Cirro Data Agents – Similar to a network switch, the data agents enable the seamless movement of data between processing engines and automatically reconcile data types as the data is moved. Data agents are strategically placed amongst data silos to form an interconnected data fabric.

Cirro Data Analyst – An Excel plug-in that provides an analyst workbench for data exploration, sampling and transformation.

The UDN solution is not a “rip-and-replace” strategy. Rather, it is an evolutionary approach that integrates Hadoop deployments or data lakes with the existing technologies and infrastructure of an organization. Contrary to other technology approaches, the UDN itself does not process queries. Rather, it orchestrates the processing of queries across the various processing engines within a defined data ecosystem.

For Financial Services organizations Cirro provides an agile and flexible solution that fits into and leverages existing and new infrastructure investments. Using Cirro’s UDN platform financial services organizations can judiciously meet their risk aggregation, compliance and audit requirements. In addition, Cirro provides the needed capabilities of bringing together disparate data sources for Single Customer View and Customer Monetization initiatives. Cirro helps any organization to enjoy a whole new level ad-hoc, reporting and data exploration capabilities that were previously not possible.
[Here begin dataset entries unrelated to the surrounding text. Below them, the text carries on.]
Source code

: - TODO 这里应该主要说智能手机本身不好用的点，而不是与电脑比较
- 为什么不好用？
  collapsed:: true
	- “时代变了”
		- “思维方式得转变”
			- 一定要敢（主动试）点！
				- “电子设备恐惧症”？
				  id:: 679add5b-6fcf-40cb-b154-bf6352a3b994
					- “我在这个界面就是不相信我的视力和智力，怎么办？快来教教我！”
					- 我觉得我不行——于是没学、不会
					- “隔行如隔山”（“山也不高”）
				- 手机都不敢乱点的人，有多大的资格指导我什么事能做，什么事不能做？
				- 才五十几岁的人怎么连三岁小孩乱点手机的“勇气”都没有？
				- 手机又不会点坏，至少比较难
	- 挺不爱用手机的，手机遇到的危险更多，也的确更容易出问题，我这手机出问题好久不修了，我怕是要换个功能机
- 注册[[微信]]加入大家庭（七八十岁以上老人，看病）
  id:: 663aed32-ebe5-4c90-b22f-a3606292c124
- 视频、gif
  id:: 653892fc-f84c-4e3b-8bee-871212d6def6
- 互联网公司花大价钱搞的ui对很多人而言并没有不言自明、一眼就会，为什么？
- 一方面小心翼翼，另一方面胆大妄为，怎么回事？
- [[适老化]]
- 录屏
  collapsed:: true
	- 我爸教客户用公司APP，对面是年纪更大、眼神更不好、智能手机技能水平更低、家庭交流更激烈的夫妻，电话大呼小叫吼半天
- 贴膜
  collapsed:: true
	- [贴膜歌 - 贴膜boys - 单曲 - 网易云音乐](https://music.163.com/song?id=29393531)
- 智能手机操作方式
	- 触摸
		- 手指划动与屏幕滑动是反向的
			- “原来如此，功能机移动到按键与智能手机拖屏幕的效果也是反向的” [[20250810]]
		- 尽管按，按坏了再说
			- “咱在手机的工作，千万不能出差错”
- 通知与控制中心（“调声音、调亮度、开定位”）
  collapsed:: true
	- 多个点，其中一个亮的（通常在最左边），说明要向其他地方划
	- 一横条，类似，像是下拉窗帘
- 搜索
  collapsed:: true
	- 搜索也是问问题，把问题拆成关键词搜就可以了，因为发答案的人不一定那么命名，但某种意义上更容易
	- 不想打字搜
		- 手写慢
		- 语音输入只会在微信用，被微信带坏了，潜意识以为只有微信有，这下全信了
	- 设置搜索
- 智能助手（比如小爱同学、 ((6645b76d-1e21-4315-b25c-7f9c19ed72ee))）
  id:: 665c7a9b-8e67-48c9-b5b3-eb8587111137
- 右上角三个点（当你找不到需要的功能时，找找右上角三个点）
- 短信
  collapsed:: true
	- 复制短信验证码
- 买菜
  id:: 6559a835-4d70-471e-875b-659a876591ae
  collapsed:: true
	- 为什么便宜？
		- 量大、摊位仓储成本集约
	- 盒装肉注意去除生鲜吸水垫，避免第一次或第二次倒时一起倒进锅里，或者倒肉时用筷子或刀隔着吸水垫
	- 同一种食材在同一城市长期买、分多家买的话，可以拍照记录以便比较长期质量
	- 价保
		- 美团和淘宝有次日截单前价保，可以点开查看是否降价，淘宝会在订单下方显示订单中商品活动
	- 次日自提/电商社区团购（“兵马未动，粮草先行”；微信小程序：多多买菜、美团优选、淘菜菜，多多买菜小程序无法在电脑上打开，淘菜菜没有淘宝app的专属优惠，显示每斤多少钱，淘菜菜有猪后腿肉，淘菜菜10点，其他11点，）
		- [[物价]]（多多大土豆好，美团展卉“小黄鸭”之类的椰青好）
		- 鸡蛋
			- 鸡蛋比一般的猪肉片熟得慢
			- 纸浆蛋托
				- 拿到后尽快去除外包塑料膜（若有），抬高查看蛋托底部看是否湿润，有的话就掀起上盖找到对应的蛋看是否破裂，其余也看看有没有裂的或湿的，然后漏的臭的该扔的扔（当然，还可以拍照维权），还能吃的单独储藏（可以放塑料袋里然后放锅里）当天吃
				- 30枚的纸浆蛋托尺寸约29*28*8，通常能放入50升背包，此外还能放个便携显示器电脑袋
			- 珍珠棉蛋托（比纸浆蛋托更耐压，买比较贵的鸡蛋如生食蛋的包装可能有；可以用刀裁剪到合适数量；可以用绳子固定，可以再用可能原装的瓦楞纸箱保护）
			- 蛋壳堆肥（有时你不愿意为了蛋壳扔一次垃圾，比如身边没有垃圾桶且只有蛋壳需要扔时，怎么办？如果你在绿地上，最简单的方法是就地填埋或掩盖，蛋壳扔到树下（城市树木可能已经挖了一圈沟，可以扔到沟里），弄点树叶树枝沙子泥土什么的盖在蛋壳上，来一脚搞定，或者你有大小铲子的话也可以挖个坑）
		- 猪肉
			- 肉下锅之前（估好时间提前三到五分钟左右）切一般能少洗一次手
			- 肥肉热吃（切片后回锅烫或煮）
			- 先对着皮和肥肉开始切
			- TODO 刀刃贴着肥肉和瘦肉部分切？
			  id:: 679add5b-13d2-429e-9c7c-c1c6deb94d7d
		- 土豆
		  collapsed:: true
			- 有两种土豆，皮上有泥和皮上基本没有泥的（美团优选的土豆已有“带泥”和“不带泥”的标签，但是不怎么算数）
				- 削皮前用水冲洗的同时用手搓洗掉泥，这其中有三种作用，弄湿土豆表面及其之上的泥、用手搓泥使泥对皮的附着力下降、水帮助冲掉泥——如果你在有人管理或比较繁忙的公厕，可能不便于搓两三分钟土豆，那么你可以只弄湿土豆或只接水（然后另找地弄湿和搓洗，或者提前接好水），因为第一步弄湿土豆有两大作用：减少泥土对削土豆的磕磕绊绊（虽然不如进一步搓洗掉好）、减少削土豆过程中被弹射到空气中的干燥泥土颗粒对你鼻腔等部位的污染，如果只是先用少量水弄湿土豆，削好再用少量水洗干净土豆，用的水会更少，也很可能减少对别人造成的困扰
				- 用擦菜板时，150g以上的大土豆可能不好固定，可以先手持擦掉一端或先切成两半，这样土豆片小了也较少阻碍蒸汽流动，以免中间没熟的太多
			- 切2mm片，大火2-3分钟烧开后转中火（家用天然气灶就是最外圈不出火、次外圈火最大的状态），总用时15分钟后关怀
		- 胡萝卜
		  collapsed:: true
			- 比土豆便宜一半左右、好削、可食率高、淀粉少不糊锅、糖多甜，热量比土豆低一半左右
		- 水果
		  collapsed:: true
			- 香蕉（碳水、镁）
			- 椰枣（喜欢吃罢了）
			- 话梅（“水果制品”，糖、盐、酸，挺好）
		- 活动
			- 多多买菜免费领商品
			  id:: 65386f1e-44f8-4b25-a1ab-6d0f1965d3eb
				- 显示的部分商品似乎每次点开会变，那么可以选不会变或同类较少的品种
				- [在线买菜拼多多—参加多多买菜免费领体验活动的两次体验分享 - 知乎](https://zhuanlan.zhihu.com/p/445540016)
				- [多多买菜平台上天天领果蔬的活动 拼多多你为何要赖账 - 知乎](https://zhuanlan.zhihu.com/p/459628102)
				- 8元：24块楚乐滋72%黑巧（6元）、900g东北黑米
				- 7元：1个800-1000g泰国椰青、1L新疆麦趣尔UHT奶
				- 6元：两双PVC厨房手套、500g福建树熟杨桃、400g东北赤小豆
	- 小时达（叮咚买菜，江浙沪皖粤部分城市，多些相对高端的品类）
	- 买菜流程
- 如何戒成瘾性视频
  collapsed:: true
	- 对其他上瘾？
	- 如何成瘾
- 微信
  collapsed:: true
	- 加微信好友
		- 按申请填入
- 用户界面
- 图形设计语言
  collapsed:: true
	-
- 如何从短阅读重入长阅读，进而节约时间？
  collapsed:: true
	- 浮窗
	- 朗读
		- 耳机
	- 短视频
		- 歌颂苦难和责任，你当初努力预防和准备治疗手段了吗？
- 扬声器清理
Cirro provides a complete Enterprise Data Lake solution that enables the creation of virtual objects or semantics as required but does not require them to be in place to query data. This means users have immediate access to data once the UDN is installed. “Indeed, raw data can be combined or joined with virtual objects,” adds Glen. In addition to being able to query data, UDN also provides ETL Express capabilities to move or migrate data between processing engines or platforms. “For example, with Cirro you can create a table or file on Hadoop from multiple sources like Teradata, Oracle and SaaS applications with a single SQL statement. This can eliminate significant ETL development work and deliver faster results and ROI for projects,” states Mark.

There are many differentiating factors within Cirro; likewise the company has patent pending technology that eliminates the challenges of data silos and distributed processing. Most importantly, Cirro leverages the existing processing power of the data ecosystem.

“The biggest challenge we face is in getting our word out and ensuring customers and partners hear about Cirro’s ability to improve their results from Big Data and Risk & Compliance initiatives with our technology and approach,” explains Glen.

Ideas down the Road

Cirro’s products today are enterprise ready and integrate with the existing data security infrastructure within an enterprise. Core to Cirro’s agility is an architecture that is easy to build on to meet the needs of customers today as well as their needs in the future. Going forward Cirro will continue to build out UDN based on a well-defined roadmap in the areas of semantics, security, federation, compatibility and administration.